In the spring of 1971, Wilson lent this work to a group exhibition organized by the Black Emergency Cultural Coalition in New York as a protest against the Whitney Museum of American Art’s refusal to appoint a Black curator or consult with Black art historians for a show of contemporary African American art.

 

Untitled, n.d.
ink and ink wash on paper
Patricia and Craig Wilson ’74, MA ’76 collection, Latham, N.Y.

Although undated, this drawing was included in Wilson’s 1966 exhibition at the Champlain Hall Gallery, Harpur College and likely dates from the mid-1960s, following his arrival at Binghamton – a period marked by a new experimentation in style and content. Here he explores an abstract, biomorphic vocabulary seldom seen in his three-dimensional work. The form is vaguely architectural, with arches supporting a dome pierced by truncated spheroids, but their ominous black openings give the structure an uncanny resonance that suggests anything but serene shelter.

 

Blue Notes, ca. 1969 (?)
bronze and chrome-plated steel
Patricia and Craig Wilson ’74, MA ’76 collection, Latham, N.Y.

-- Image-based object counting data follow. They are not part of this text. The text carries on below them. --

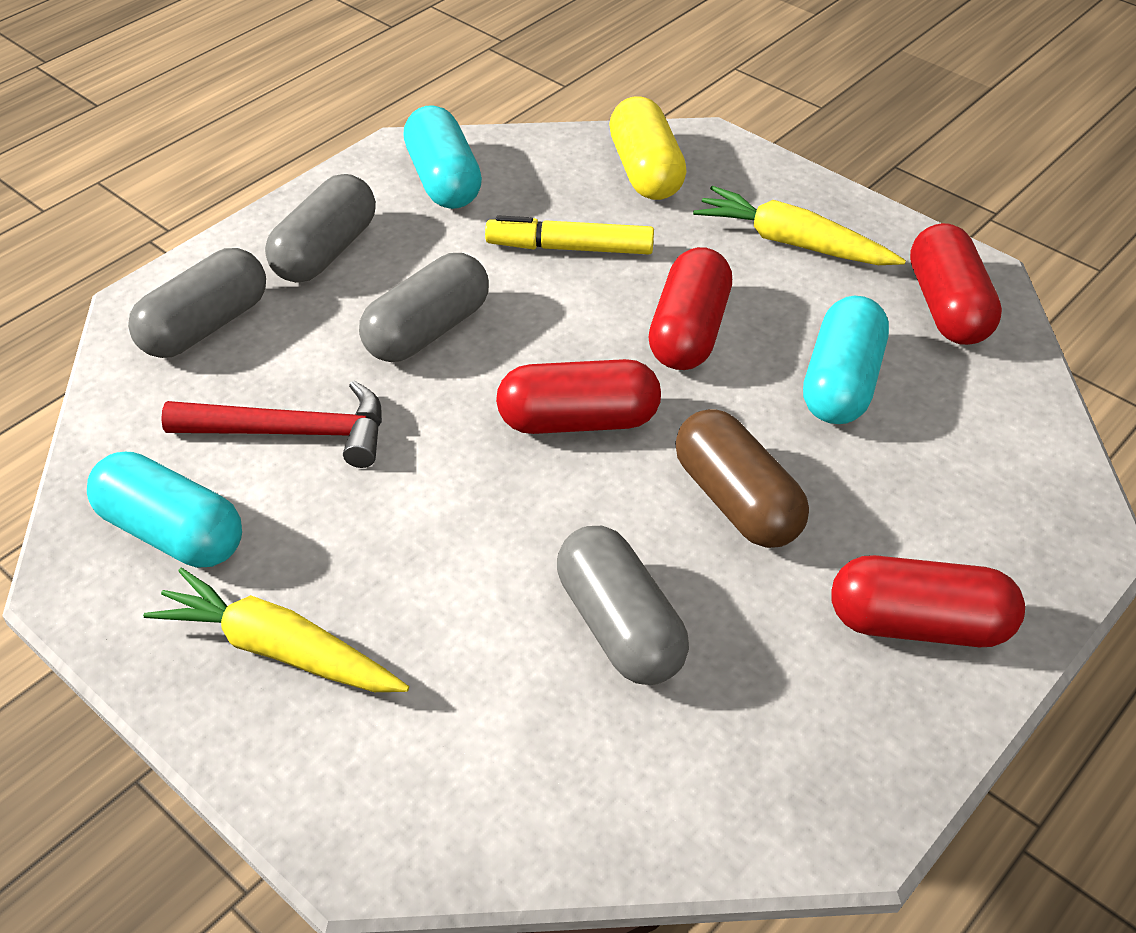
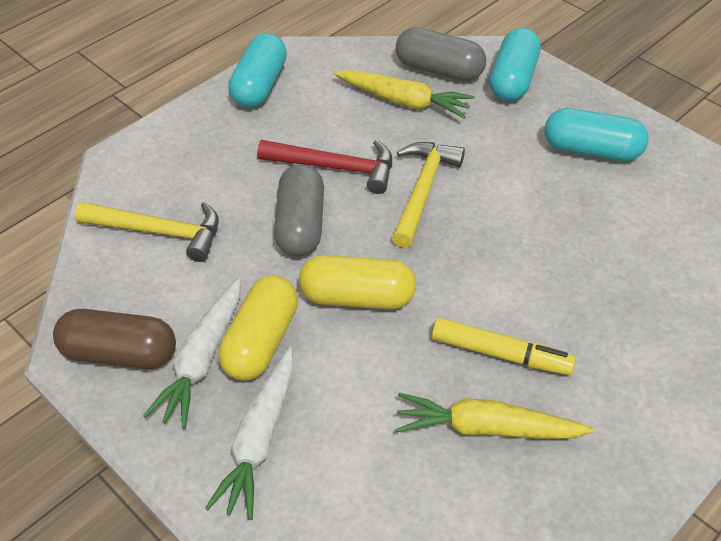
grey capsule: [128,248,266,358] [265,174,376,283] [359,253,489,362] [557,526,689,685] = 4 -> [274,164,324,257] [396,27,486,81] = 2
red capsule: [496,359,661,434] [649,247,732,370] [831,555,1025,647] [910,223,1002,345] = 4 -> none = 0
white carrot: none = 0 -> [143,278,241,429] [205,347,294,520] = 2
yellow capsule: [609,96,687,200] = 1 -> [218,275,298,381] [299,255,416,309] = 2
yellow hammer: none = 0 -> [75,202,219,262] [392,142,465,248] = 2

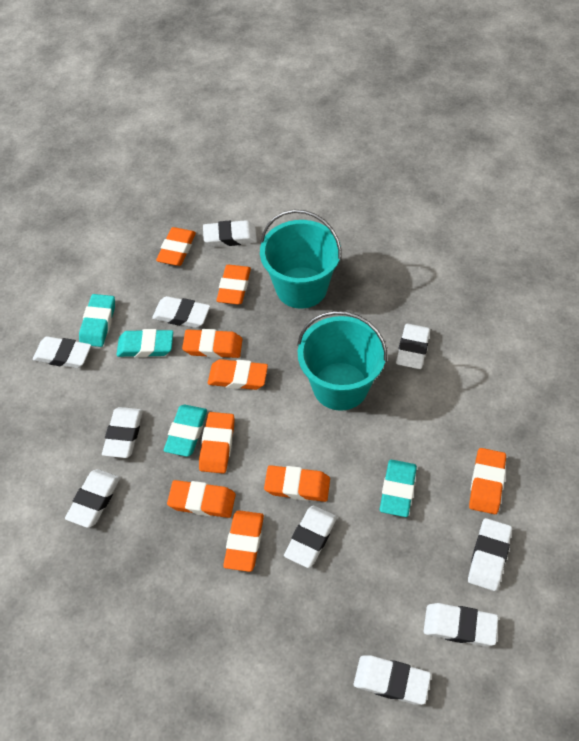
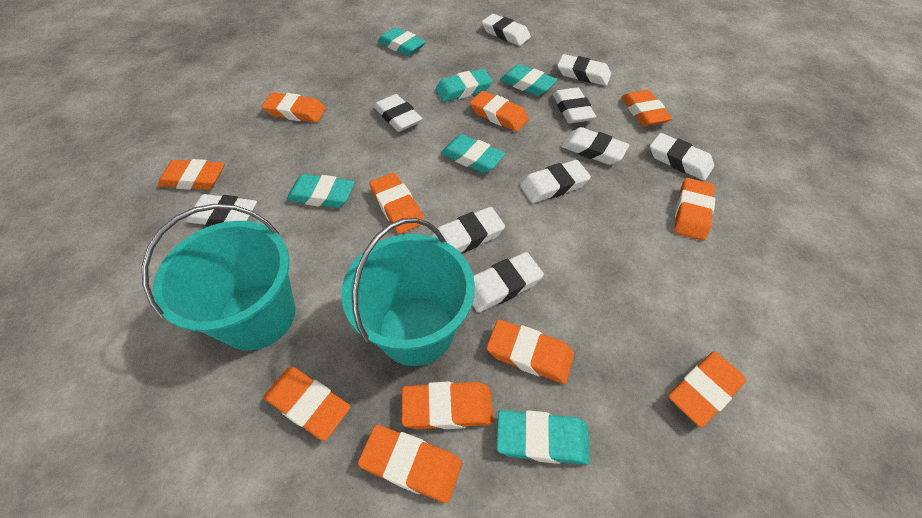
orange eraser: [156,227,196,266] [167,480,236,518] [182,329,242,358] [199,412,235,474] [208,359,268,390] [216,264,251,305] [223,510,264,572] [264,465,330,502] [469,448,506,514] = 9 -> [158,159,225,190] [262,92,326,123] [263,367,350,441] [358,425,462,503] [370,173,424,234] [402,382,494,430] [470,91,529,132] [487,320,574,384] [621,90,672,126] [668,351,746,427] [674,178,715,241] = 11
turquoise eraser: [79,294,115,347] [116,329,173,358] [164,405,207,457] [380,460,417,517] = 4 -> [286,174,355,208] [378,27,426,56] [435,69,493,102] [441,134,505,173] [497,410,590,465] [500,64,557,96] = 6

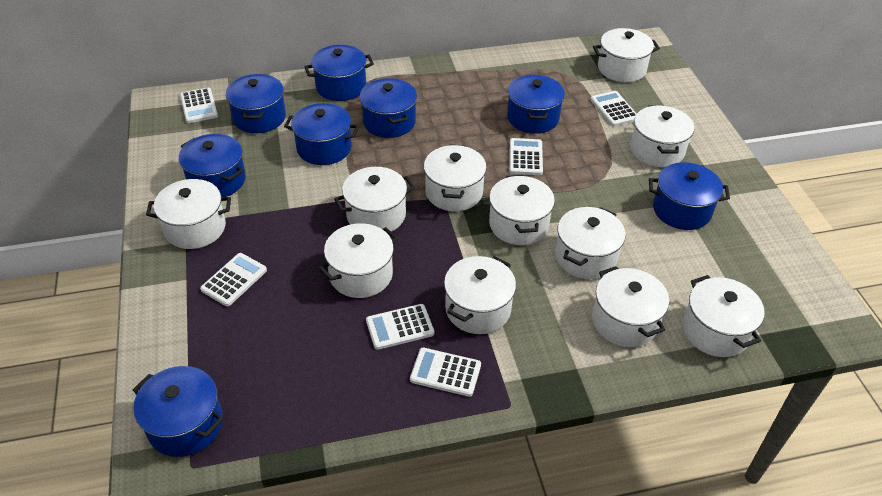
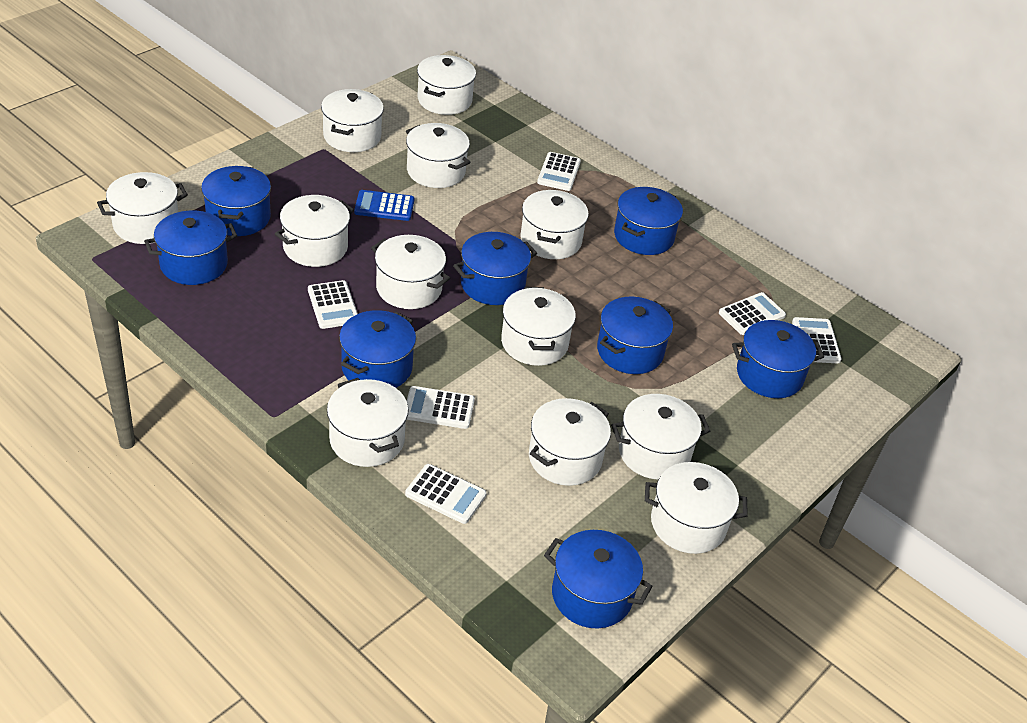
blue calculator: none = 0 -> [354,190,414,221] = 1
white pot: [146,179,231,249] [319,223,398,298] [334,167,415,232] [424,144,487,211] [444,256,516,334] [489,175,555,245] [555,207,626,279] [592,266,669,347] [593,28,660,82] [630,105,694,167] [683,275,765,357] = 11 -> [97,172,188,244] [275,195,354,267] [321,89,384,152] [327,378,408,467] [371,235,450,309] [406,123,470,188] [417,55,476,115] [501,287,576,366] [520,190,589,259] [529,398,611,486] [611,394,710,480] [645,462,748,554] = 12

For Wilson, jazz epitomized the ideal art form in the way that it sought out, as he wrote in 1968, “the universal in the specific experience [...] the specific Negro experience transcended into universally understood terms.” When he decided to experiment with expressing a jazz theme in his sculpture, he turned to these abstract, polished bronze columnar forms whose patterns can perhaps be understood to echo the improvisatory yet structured compositions of Charlie Parker (1920–1955) or Miles Davis (1926–1991), two musicians whose recordings were frequently found on the artist’s turntable.

Wilson rarely ventured so far into an abstract vocabulary, but Blue Notes – whose title recalls both one of the greatest jazz record labels and a note played at a slightly different pitch than standard – shows a confidence born of a lifetime’s careful study of the history of his medium. His use of bronze, polished to a machinelike perfection, evokes both modernist sculpture and the instruments that made Parker and Davis famous.